● **Exercise brief**
Please reproduce the rows word for word, from the start of the rows through the line that contains "genus: Tyrannus", including that line.

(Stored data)
- - - - -

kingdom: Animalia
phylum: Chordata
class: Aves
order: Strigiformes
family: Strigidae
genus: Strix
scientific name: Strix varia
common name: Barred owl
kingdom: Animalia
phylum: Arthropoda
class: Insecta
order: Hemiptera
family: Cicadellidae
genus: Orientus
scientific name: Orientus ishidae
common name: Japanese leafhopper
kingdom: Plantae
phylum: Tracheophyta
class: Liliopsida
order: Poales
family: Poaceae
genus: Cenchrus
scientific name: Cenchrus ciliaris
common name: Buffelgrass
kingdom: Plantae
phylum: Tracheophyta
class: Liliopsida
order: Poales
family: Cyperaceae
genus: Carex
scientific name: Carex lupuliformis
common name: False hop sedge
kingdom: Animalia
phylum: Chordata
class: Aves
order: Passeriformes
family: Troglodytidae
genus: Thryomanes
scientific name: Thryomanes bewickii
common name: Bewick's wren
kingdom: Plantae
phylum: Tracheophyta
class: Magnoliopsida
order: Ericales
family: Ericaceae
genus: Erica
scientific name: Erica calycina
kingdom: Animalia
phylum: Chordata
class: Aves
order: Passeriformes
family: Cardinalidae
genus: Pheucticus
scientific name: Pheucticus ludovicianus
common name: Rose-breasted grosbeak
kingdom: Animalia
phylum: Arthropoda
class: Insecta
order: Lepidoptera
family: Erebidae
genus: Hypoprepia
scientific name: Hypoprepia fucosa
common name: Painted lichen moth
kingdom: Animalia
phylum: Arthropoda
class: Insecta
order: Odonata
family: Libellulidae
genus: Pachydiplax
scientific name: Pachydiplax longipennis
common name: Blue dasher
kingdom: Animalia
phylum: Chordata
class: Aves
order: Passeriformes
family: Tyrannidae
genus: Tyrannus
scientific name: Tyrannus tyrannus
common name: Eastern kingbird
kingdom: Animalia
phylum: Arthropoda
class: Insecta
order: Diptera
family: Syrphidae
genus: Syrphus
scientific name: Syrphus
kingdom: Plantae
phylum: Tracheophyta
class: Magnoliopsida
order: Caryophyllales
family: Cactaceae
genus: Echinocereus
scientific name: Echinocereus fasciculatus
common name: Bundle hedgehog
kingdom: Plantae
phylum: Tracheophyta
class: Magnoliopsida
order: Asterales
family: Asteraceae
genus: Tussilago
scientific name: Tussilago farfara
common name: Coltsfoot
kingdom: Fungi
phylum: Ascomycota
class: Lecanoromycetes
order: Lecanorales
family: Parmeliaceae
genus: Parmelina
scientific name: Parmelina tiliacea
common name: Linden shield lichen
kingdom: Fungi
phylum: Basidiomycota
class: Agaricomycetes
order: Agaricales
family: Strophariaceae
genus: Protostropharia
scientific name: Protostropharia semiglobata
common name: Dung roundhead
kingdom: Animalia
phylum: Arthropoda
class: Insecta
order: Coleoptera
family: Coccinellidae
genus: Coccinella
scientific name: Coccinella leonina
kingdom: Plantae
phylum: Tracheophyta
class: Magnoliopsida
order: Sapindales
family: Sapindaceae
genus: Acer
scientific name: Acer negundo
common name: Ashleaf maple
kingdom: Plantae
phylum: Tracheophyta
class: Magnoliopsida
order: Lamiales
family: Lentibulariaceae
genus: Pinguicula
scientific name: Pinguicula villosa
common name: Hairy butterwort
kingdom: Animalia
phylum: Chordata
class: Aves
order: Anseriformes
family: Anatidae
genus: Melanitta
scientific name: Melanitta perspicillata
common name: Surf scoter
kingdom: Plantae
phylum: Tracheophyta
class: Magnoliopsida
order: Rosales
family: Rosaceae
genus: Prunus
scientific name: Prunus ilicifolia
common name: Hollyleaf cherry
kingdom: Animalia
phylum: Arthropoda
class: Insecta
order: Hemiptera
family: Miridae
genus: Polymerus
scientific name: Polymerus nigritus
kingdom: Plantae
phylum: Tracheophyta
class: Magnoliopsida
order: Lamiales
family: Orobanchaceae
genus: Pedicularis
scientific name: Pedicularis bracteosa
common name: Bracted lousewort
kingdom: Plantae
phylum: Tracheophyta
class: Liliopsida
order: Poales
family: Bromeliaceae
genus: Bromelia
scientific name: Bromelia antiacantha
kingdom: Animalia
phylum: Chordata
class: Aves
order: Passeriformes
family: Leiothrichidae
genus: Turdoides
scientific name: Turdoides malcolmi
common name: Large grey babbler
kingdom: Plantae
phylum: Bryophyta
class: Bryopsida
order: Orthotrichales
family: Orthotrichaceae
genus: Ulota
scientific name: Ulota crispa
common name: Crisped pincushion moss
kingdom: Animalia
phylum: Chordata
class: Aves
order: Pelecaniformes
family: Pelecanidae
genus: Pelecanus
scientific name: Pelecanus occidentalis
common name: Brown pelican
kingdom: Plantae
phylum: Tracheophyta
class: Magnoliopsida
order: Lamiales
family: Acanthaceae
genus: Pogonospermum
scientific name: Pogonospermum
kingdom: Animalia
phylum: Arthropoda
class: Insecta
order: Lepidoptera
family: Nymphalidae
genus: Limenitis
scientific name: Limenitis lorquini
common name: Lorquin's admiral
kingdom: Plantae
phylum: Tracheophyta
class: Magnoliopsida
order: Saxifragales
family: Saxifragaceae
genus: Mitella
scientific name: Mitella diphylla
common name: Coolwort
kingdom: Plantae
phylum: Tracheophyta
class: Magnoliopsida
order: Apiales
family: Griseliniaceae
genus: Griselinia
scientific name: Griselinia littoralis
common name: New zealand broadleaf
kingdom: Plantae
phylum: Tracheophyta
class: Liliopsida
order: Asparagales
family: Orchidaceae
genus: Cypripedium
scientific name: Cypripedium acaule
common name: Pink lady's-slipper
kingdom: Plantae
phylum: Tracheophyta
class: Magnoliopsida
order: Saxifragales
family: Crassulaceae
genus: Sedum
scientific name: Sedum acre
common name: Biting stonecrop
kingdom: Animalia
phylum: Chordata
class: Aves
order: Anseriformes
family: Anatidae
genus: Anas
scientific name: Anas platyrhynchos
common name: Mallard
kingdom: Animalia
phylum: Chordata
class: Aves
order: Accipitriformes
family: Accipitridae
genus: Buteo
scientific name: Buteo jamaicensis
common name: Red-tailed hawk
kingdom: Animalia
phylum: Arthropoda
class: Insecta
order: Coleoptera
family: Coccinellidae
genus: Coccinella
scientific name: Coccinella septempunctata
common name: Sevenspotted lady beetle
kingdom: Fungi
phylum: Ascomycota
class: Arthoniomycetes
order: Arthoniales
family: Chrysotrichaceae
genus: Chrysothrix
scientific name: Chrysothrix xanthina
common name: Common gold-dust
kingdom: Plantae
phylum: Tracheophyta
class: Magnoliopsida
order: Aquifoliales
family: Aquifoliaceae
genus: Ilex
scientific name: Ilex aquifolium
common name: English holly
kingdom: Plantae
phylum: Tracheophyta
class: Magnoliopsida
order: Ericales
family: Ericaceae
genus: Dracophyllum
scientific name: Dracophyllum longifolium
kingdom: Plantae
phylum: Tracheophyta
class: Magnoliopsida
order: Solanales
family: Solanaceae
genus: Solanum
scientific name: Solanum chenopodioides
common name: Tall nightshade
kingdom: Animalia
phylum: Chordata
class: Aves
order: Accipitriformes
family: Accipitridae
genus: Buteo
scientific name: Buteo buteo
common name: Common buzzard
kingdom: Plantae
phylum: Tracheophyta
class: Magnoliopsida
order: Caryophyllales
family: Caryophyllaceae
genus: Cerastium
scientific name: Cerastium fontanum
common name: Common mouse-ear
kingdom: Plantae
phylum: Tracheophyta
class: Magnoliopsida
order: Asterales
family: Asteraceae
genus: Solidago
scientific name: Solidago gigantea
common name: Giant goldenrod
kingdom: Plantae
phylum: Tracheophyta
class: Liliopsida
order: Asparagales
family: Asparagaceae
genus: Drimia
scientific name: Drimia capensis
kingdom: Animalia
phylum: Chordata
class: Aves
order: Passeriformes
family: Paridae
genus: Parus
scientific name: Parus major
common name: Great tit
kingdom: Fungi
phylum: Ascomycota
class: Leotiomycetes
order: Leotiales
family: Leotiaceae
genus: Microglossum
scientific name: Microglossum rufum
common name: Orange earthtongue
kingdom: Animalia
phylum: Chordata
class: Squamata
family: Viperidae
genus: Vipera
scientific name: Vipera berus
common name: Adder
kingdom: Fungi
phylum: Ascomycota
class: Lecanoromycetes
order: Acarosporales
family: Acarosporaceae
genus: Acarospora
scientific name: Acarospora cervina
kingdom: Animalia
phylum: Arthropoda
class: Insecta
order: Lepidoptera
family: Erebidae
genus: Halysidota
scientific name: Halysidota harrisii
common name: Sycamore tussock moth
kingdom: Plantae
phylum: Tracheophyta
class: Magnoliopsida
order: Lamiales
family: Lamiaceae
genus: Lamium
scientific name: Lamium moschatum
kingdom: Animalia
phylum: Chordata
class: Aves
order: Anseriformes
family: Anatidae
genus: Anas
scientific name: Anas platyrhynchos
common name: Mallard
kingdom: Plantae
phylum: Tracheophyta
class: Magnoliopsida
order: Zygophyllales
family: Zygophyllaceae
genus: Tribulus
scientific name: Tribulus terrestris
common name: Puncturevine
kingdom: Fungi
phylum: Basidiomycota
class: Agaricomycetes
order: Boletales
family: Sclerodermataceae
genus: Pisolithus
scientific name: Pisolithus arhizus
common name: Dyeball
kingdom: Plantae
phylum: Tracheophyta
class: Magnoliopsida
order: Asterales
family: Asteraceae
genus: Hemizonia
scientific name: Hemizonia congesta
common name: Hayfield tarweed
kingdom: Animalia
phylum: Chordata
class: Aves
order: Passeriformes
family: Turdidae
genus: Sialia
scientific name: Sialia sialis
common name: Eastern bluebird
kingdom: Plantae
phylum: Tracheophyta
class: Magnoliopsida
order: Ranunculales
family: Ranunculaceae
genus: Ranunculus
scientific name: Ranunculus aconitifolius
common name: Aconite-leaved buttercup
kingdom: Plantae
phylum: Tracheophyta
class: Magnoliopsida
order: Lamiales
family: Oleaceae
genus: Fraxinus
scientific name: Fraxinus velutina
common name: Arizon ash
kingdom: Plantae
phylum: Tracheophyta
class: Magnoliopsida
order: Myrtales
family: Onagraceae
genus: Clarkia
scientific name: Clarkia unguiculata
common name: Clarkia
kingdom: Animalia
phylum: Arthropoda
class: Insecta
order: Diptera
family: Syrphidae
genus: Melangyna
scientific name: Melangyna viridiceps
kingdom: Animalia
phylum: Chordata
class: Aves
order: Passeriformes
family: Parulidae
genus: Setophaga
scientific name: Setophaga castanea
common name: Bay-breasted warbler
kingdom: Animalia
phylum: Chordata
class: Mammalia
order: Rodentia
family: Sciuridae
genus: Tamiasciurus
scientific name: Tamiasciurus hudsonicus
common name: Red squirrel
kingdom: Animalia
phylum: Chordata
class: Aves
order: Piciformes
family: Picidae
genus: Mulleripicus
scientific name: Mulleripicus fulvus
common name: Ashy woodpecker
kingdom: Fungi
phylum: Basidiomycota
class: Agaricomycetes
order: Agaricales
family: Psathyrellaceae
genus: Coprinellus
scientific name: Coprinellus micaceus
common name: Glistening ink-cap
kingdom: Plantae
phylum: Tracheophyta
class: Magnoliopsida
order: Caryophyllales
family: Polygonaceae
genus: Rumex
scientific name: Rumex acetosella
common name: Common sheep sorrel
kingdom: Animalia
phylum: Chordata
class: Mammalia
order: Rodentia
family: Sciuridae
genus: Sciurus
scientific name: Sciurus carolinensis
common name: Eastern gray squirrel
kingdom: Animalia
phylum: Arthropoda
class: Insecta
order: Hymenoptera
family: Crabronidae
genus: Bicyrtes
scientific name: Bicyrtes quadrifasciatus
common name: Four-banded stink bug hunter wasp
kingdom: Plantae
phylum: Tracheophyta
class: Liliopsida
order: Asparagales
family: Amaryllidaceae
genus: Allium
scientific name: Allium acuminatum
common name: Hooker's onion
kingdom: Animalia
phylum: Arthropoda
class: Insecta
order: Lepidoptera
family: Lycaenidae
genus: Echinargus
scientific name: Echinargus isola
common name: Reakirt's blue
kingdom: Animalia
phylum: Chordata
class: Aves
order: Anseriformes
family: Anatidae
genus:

- - - - -

● **Problem solution**
kingdom: Animalia
phylum: Chordata
class: Aves
order: Strigiformes
family: Strigidae
genus: Strix
scientific name: Strix varia
common name: Barred owl
kingdom: Animalia
phylum: Arthropoda
class: Insecta
order: Hemiptera
family: Cicadellidae
genus: Orientus
scientific name: Orientus ishidae
common name: Japanese leafhopper
kingdom: Plantae
phylum: Tracheophyta
class: Liliopsida
order: Poales
family: Poaceae
genus: Cenchrus
scientific name: Cenchrus ciliaris
common name: Buffelgrass
kingdom: Plantae
phylum: Tracheophyta
class: Liliopsida
order: Poales
family: Cyperaceae
genus: Carex
scientific name: Carex lupuliformis
common name: False hop sedge
kingdom: Animalia
phylum: Chordata
class: Aves
order: Passeriformes
family: Troglodytidae
genus: Thryomanes
scientific name: Thryomanes bewickii
common name: Bewick's wren
kingdom: Plantae
phylum: Tracheophyta
class: Magnoliopsida
order: Ericales
family: Ericaceae
genus: Erica
scientific name: Erica calycina
kingdom: Animalia
phylum: Chordata
class: Aves
order: Passeriformes
family: Cardinalidae
genus: Pheucticus
scientific name: Pheucticus ludovicianus
common name: Rose-breasted grosbeak
kingdom: Animalia
phylum: Arthropoda
class: Insecta
order: Lepidoptera
family: Erebidae
genus: Hypoprepia
scientific name: Hypoprepia fucosa
common name: Painted lichen moth
kingdom: Animalia
phylum: Arthropoda
class: Insecta
order: Odonata
family: Libellulidae
genus: Pachydiplax
scientific name: Pachydiplax longipennis
common name: Blue dasher
kingdom: Animalia
phylum: Chordata
class: Aves
order: Passeriformes
family: Tyrannidae
genus: Tyrannus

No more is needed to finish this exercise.